*PAGE TEXT*:
* Start *

“To Be Happy, to Achieve Solidarity”
A lot has changed in Cuba since the July 2014 visit by U.S. cooperators, reported in these pages by Stuart Reid (CG#175, Nov.¬Dec. 2014). A few of us couldn’t resist jumping on a recent opportunity to explore the new Cuban cooperative initiative. So, in February 2015, we flew from Cancun to Havana with three other curious, cooperatively inclined Americans for a bucket-list adventure tailored to the social economy and agronomy geek.
We were part of a group of 18 from St. Mary’s University in Nova Scotia, which for several years has been instrumental in assisting Cuban government and academic leaders with their country's cooperative economy “experiment.” Also on the journey were trailblazers in cooperative accounting, management and development, ethics, and organizational psychology. Other U.S. cooperators with us were Dan Arnett, general manager of Seattle’s Central Co-op; Brenda Pfahnl, a loan officer and the director of sustainable food systems financing at Northcountry Cooperative Development Fund (NCDF); and Margaret Lund, former NCDF executive director and now cooperative consultant. Group tours plus presentations by Cuban and Canadian key players on the past and future development of cooperatives, along with daily mojitos and a night with the Buena Vista Social Club, made for eight very busy days.
This trip provided a fascinating, firsthand glimpse of 40 years of societal groundwork that has been laid for Cuba’s current initiative to form cooperatives. Even though the undemocratic policies that are creating service sector co-ops—70 percent of the new co-ops have been created from the top down—are an uncomfortable aspect of the plan to some of us, there are solid, cooperatively principled roots embedded in the Cuban farming culture, which we believe can help make this transition relatively smooth.
Farms: the original Cuban cooperatives
After the 1959 revolution, the government appropriated and parceled out large portions of countryside to peasants. The agrarian reform did not just deed land; it ensured groups received financing, market access, price support, technical assistance, and a law to protect it all. These groups of new farmers started pooling resources of land, machinery, and administration to maximize food production. Today, the 5,500 agricultural co-ops account for 70¬80 percent of food production in Cuba.
This didn’t happen overnight. In 1961, the grassroots Asociación Nacional de Agricultores Pequeños: ANAP (Association of Small Farmers) was formed. ANAP’s objectives were to foster solidarity among farmers and provide resources for agricultural education. ANAP continues to have a leading influence in Cuba’s agricultural development.
The collapse of the Soviet Union in 1991 brought on Cuba’s “Special Period,” marked by the abrupt end of heavily subsidized sugar exports and oil imports. The Cuban economy buckled almost immediately. It was a bleak time for the Cuban people, with a loss of 85 percent of its foreign trade combined with an isolating U.S. embargo: 18-hour blackouts, water use only allowed every three days, and a scarcity of food.

* End *

*WRITTEN TASK 1*:
In the Cuba cooperatives text, swap "Soviet Union" for "USSR" in the passage that begins at the words "The collapse of" and stops after "scarcity of food.".
*WRITTEN TASK 2*:
According to the Cuba cooperatives text, what did the agrarian reform ensure that groups of new farmers received? List every item it names.
*WRITTEN TASK 3*:
Write what comes next in the Cuba cooperatives text, picking up right after its final sentence.

[Stored data entries]
* Start *

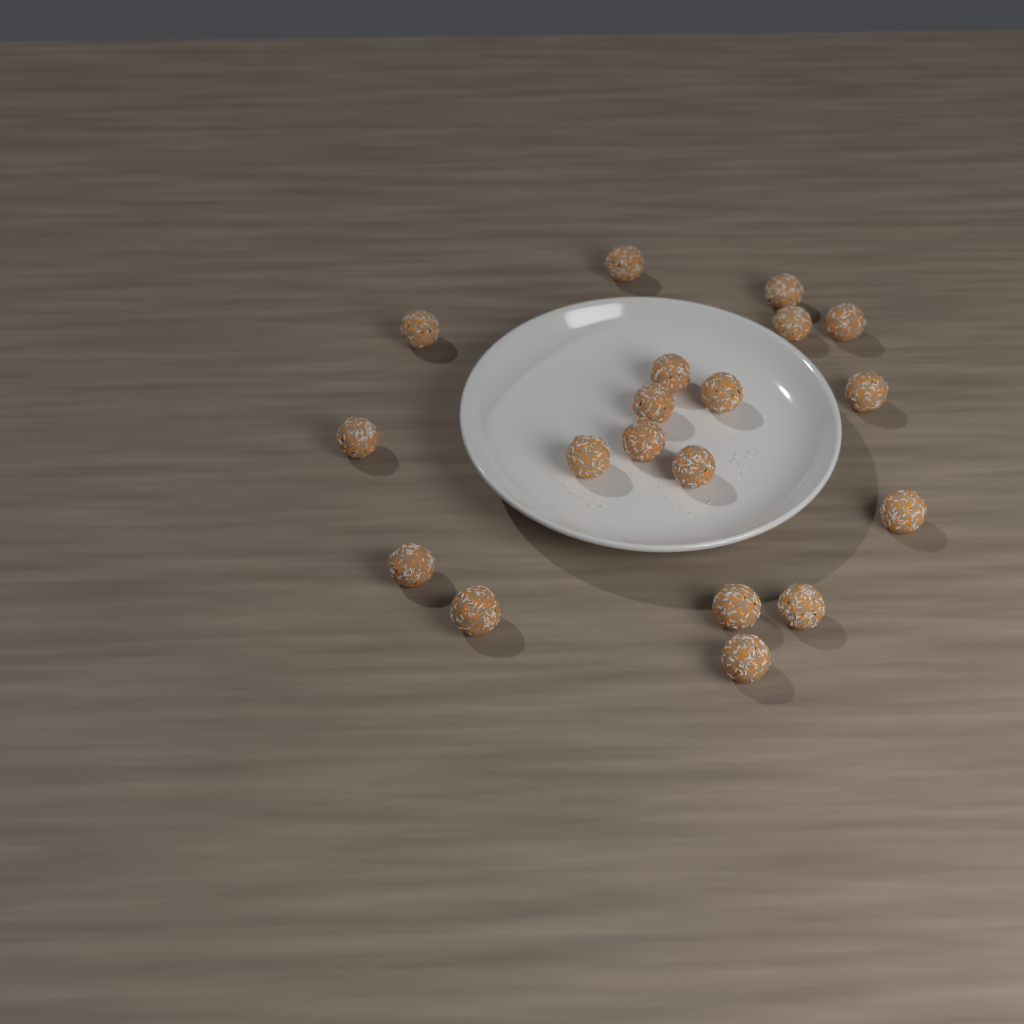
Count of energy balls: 19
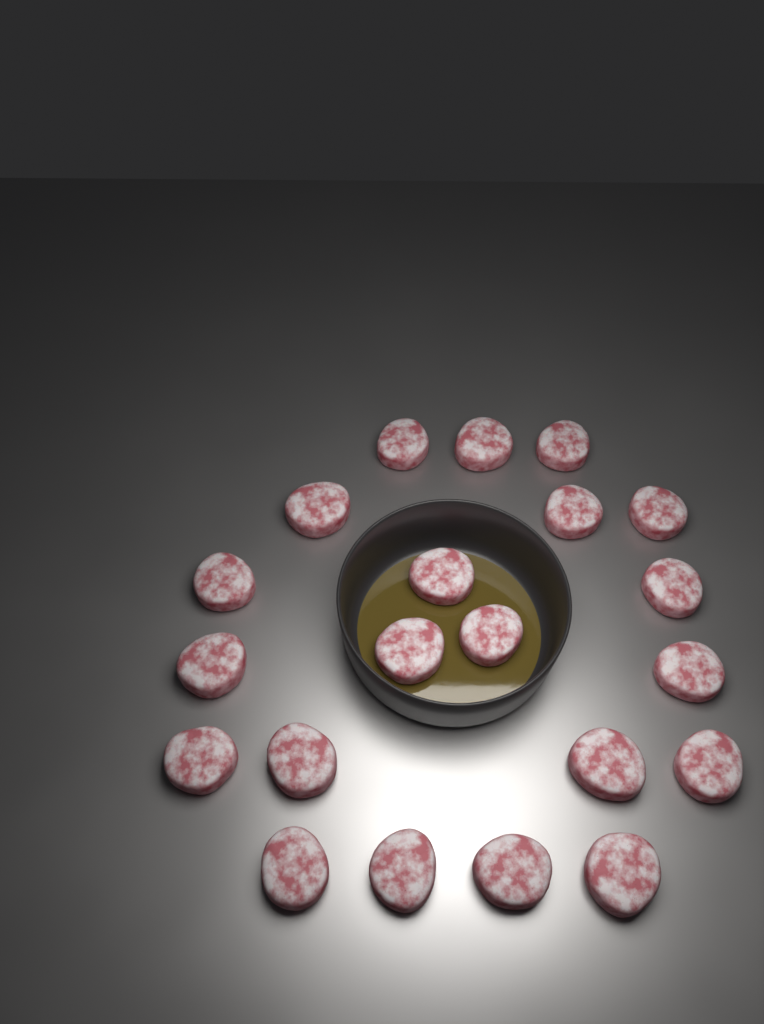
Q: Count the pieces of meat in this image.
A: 21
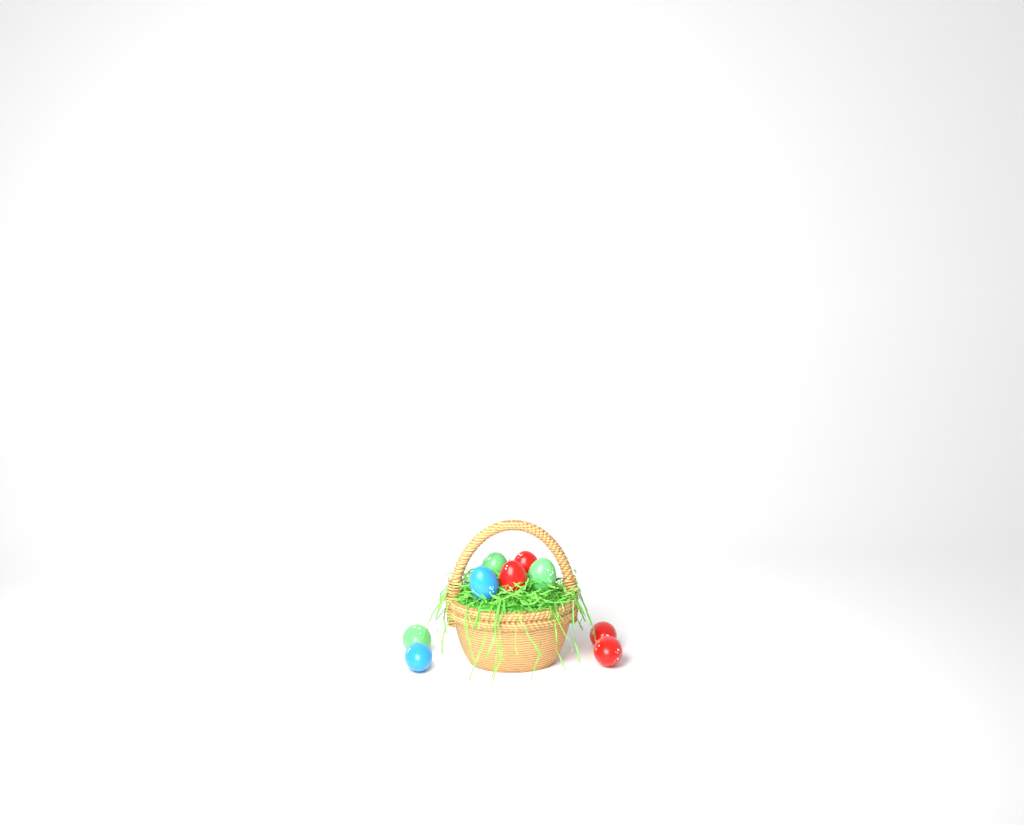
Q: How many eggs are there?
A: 9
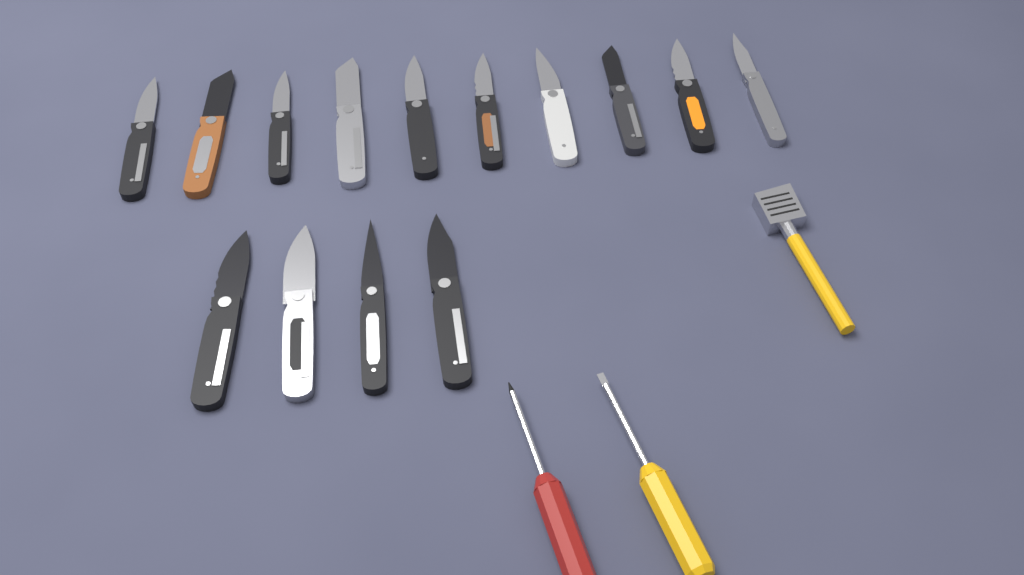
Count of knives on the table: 14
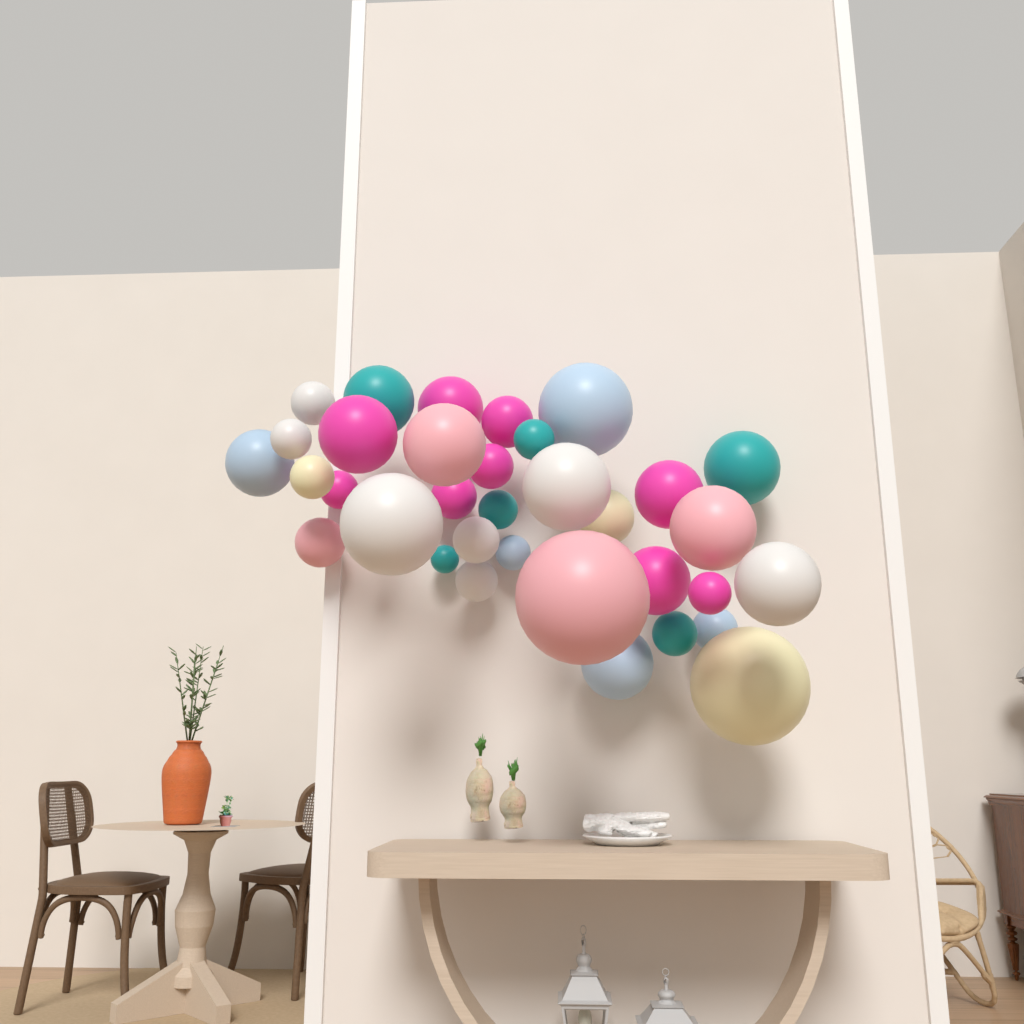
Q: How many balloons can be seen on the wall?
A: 34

* End *

*WRITTEN RESPONSE 1*:
The collapse of the USSR in 1991 brought on Cuba’s “Special Period,” marked by the abrupt end of heavily subsidized sugar exports and oil imports. The Cuban economy buckled almost immediately. It was a bleak time for the Cuban people, with a loss of 85 percent of its foreign trade combined with an isolating U.S. embargo: 18-hour blackouts, water use only allowed every three days, and a scarcity of food.

*WRITTEN RESPONSE 2*:
financing
market access
price support
technical assistance
a law to protect it all

*WRITTEN RESPONSE 3*:
With Cuba’s Soviet “sugar daddy” now broke, Castro tasked ANAP to explore alternative ways of maintaining food production within the country. Monoculture farm cooperatives had grown rapidly in the 1980s, and agricultural techniques were largely conventional.
Under siege, with a hungry but well-educated population (Cuba has a 90 percent literacy rate), the country went back to its “peasant roots” by putting resources into simple, sustainable methods of farming that didn’t rely on imported chemicals, fuel, and machinery. Crop diversification away from large-scale sugar cane production toward dinner-table consumables became a priority. ANAP’s great achievement during the Special Period was in pioneering agro-ecology techniques, training growers, and contracting with the country’s scientific research centers.
Today, Cuba is a model for innovative, eco-friendly, organic farming practices. Alamar Organiponico, a 25-acre urban farm cooperative in Havana, uses sustainable and thrifty methods to produce a variety of crops as well as value-added products, and it serves as a training hub for the Ministry of Agriculture. Alamar, founded in 1997, fertilizes with compost, raises its own insects for pest control, and uses a variety of innovative organic farming methods. No pesticides? Necessity breeds ingenuity at Alamar. Plaques of different colors attract different pests—smear them with sticky substances, and you’ve beat the bugs.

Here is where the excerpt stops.